Post » Wto paź 17, 2006 16:15

Nigdy biorąc małego kociaka nie bedziesz w stanie przewidzieć jaki będzie miał charakter,jeżeli chciałaś przytulaka to trzeba było się rozejrzeć za kotem dorosłym(np.na kociarni)o któryge przypadłościach i charakterze mozna coś powiedzieć.Ja mam teraz dwu i pół miesięcznego Gandalfa,który tez zdecydowanie woli towarzystwo moich zwierząt niż moje.W tym jest całe piękno kociej natury,że one nigdy nie podają Ci "wszystkiego na tacy"...A te totalne przytulaki też mają swoje wady,koty kocha sie takimi jakie są...
Jurand,Eto'o,Gandalf i Fredek
Obrazek

Miciułka

 
Posty: 765
Od: Czw kwi 20, 2006 10:49
Lokalizacja: Wrocław/Londyn

Post » Wto paź 17, 2006 16:24

bardzo serdecznie dziękuję wszystkim za zrozumienie mojego a nie kociego problemu. Od dziś uczę się cierpliwości. Może nadejdzie kiedyś taki czas, że napiszę o istotnych zmianach a jak nie zaadoptuę kolejnego kotka. Ale najpierw zapytam o zgodę mojego antagonistę Izydora no i oczywiście Bossa.

· · · · · · ·

* ZADANIE 1 *
Przedstaw w formie krótkiej listy akapit tekstu do przejrzenia zaczynający się od słów „Nigdy biorąc małego kociaka”. Zachowaj jego główne informacje.
* ZADANIE 2 *
Odpowiedz krótko na pytania na podstawie tekstu do przejrzenia:
(a) Jak ma na imię dwuipółmiesięczny kot?
(b) Jaka lokalizacja jest podana w tekście?
(c) Kogo we wpisie z godziny 16:24 trzeba najpierw zapytać o zgodę przed adopcją kolejnego kotka?

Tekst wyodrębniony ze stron
· · · · · · ·

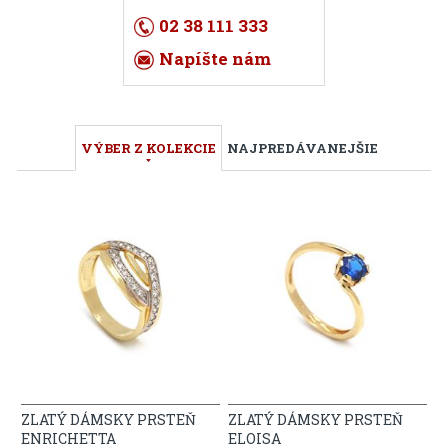
02 38 111 333
Napíšte nám
VÝBER Z KOLEKCIE
NAJPREDÁVANEJŠIE
ZLATÝ DÁMSKY PRSTEŇ
ZLATÝ DÁMSKY PRSTEŇ
ENRICHETTA
ELOISA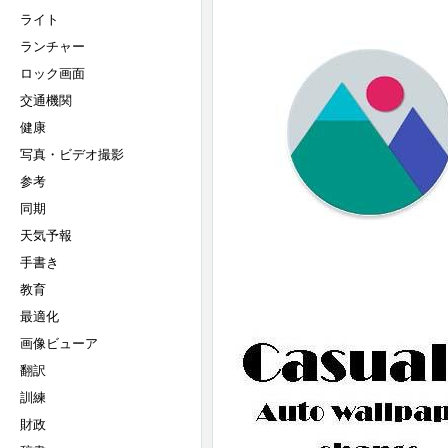
ライト
ランチャー
ロック画面
交通機関
健康
写真・ビデオ撮影
参考
同期
天気予報
手書き
教育
最適化
画像ビューア
翻訳
訓練
財政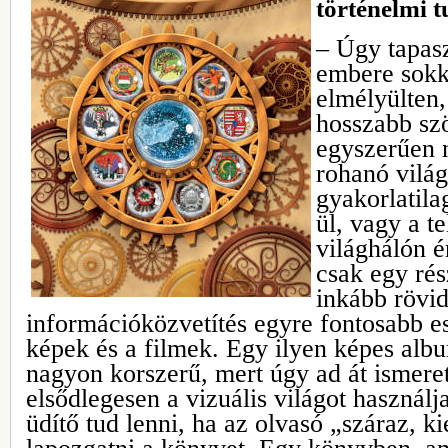
történelmi 
– Úgy tapas
embere sokk
elmélyülten,
hosszabb sz
egyszerűen n
rohanó vilá
gyakorlatila
ül, vagy a t
világhálón 
csak egy rés
inkább rövid
információközvetítés egyre fontosabb e
képek és a filmek. Egy ilyen képes alb
nagyon korszerű, mert úgy ad át ismere
elsődlegesen a vizuális világot használj
üdítő tud lenni, ha az olvasó „száraz, ki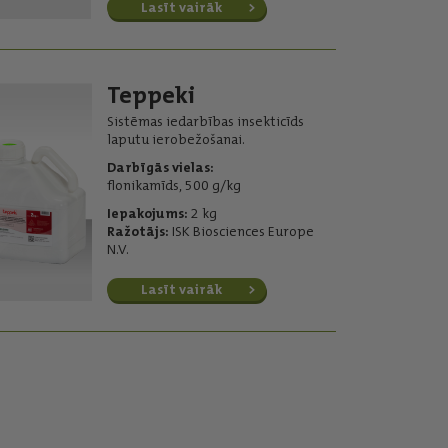
Lasīt vairāk
Teppeki
Sistēmas iedarbības insekticīds
laputu ierobežošanai.
Darbīgās vielas:
flonikamīds, 500 g/kg
Iepakojums:
2 kg
Ražotājs:
ISK Biosciences Europe
N.V.
Lasīt vairāk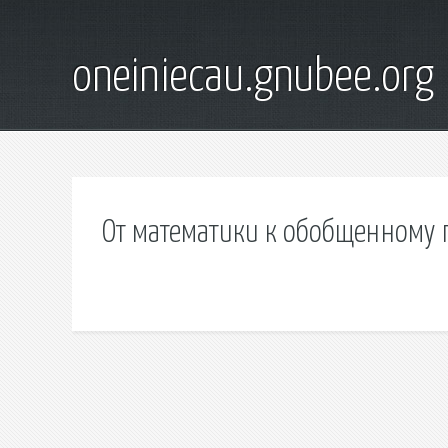
oneiniecau.gnubee.org
От математики к обобщенному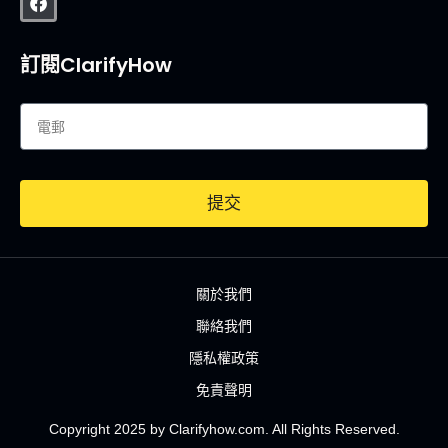
訂閱ClarifyHow
提交
關於我們
聯絡我們
隱私權政策
免責聲明
Copyright 2025 by Clarifyhow.com. All Rights Reserved.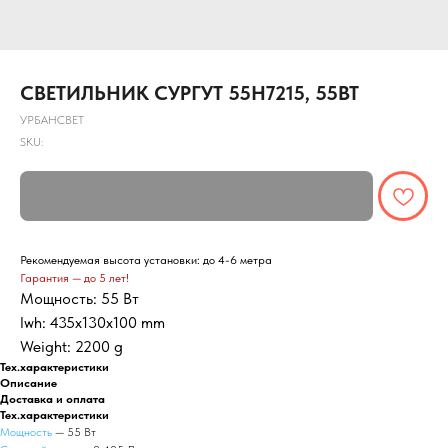
CВЕТИЛЬНИК СУРГУТ 55Н7215, 55ВТ
УРБАНСВЕТ
SKU:
Рекомендуемая высота установки: до 4-6 метра
Гарантия — до 5 лет!
Мощность: 55 Вт
lwh: 435x130x100 mm
Weight: 2200 g
Тех.характеристики
Описание
Доставка и оплата
Тех.характеристики
Мощность
— 55 Вт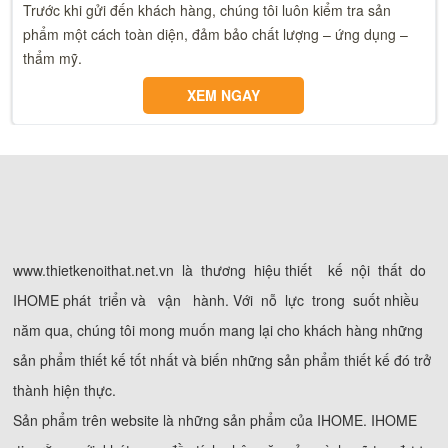
Trước khi gửi đến khách hàng, chúng tôi luôn kiểm tra sản
phẩm một cách toàn diện, đảm bảo chất lượng – ứng dụng –
thẩm mỹ.
XEM NGAY
www.thietkenoithat.net.vn là thương hiệu thiết kế nội thất do
IHOME phát triển và vận hành. Với nỗ lực trong suốt nhiều
năm qua, chúng tôi mong muốn mang lại cho khách hàng những
sản phẩm thiết kế tốt nhất và biến những sản phẩm thiết kế đó trở
thành hiện thực.
Sản phẩm trên website là những sản phẩm của IHOME. IHOME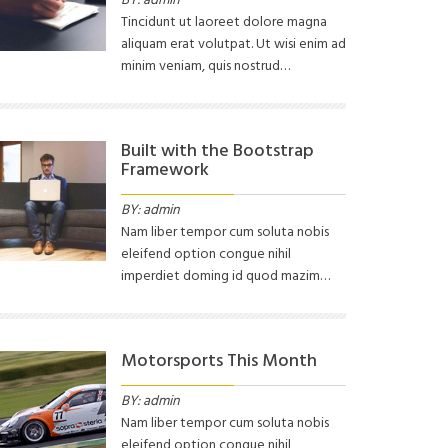
Tincidunt ut laoreet dolore magna
aliquam erat volutpat. Ut wisi enim ad
minim veniam, quis nostrud…
Built with the Bootstrap
Framework
BY: admin
Nam liber tempor cum soluta nobis
eleifend option congue nihil
imperdiet doming id quod mazim…
Motorsports This Month
BY: admin
Nam liber tempor cum soluta nobis
eleifend option congue nihil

· · · · · · ·

* ROZWIĄZANIE ZADANIA 1 *
- Biorąc małego kociaka, nie da się przewidzieć, jaki będzie miał charakter.
- Kto chce przytulaka, powinien szukać dorosłego kota (np. w kociarni), o którego przypadłościach i charakterze można coś powiedzieć.
- Osoba pisząca ma dwuipółmiesięcznego Gandalfa, który też woli towarzystwo jej zwierząt niż jej.
- Piękno kociej natury polega na tym, że koty nigdy nie podają „wszystkiego na tacy”.
- Całkowite przytulaki też mają wady, a koty kocha się takimi, jakie są.

* ROZWIĄZANIE ZADANIA 2 *
(a) Gandalf.
(b) Wrocław/Londyn.
(c) Izydora i Bossa.